[Given records]
--------------------------------
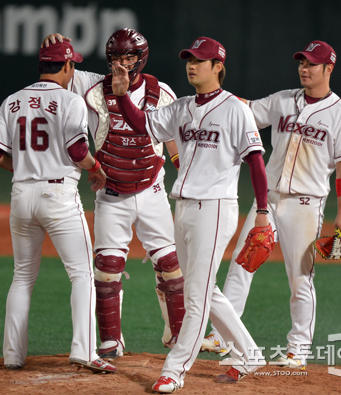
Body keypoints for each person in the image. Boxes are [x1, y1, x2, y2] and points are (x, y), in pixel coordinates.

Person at [111, 36, 269, 392]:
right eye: (189, 59)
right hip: (182, 208)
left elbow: (256, 162)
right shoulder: (181, 107)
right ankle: (250, 353)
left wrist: (262, 212)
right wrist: (122, 95)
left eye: (200, 60)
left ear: (218, 67)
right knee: (203, 289)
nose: (191, 65)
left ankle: (175, 369)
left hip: (214, 210)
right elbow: (142, 125)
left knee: (193, 296)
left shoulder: (235, 109)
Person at [203, 40, 341, 369]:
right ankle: (224, 336)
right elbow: (247, 108)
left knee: (300, 277)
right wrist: (215, 93)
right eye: (301, 63)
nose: (304, 68)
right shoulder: (283, 100)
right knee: (242, 263)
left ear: (328, 69)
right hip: (269, 201)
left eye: (312, 64)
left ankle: (298, 350)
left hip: (306, 205)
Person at [42, 29, 185, 361]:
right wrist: (56, 46)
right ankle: (110, 340)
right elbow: (59, 71)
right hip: (110, 192)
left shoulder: (161, 92)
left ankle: (177, 333)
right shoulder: (91, 86)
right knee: (107, 266)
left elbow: (173, 139)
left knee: (170, 264)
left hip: (152, 189)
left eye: (129, 57)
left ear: (141, 58)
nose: (122, 63)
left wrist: (183, 169)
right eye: (116, 58)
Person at [0, 40, 116, 373]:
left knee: (22, 277)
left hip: (21, 197)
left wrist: (24, 168)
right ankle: (84, 351)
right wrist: (96, 169)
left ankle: (13, 356)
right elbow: (76, 151)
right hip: (58, 196)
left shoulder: (12, 101)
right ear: (68, 67)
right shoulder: (70, 100)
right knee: (82, 274)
--------------------------------
[Work item] Copy the lines above exactly. Start with the line containing "right ankle: (250, 353)", end with the line containing "left eye: (312, 64)", and include both.

[Result of the exercise]
right ankle: (250, 353)
left wrist: (262, 212)
right wrist: (122, 95)
left eye: (200, 60)
left ear: (218, 67)
right knee: (203, 289)
nose: (191, 65)
left ankle: (175, 369)
left hip: (214, 210)
right elbow: (142, 125)
left knee: (193, 296)
left shoulder: (235, 109)
Person at [203, 40, 341, 369]:
right ankle: (224, 336)
right elbow: (247, 108)
left knee: (300, 277)
right wrist: (215, 93)
right eye: (301, 63)
nose: (304, 68)
right shoulder: (283, 100)
right knee: (242, 263)
left ear: (328, 69)
right hip: (269, 201)
left eye: (312, 64)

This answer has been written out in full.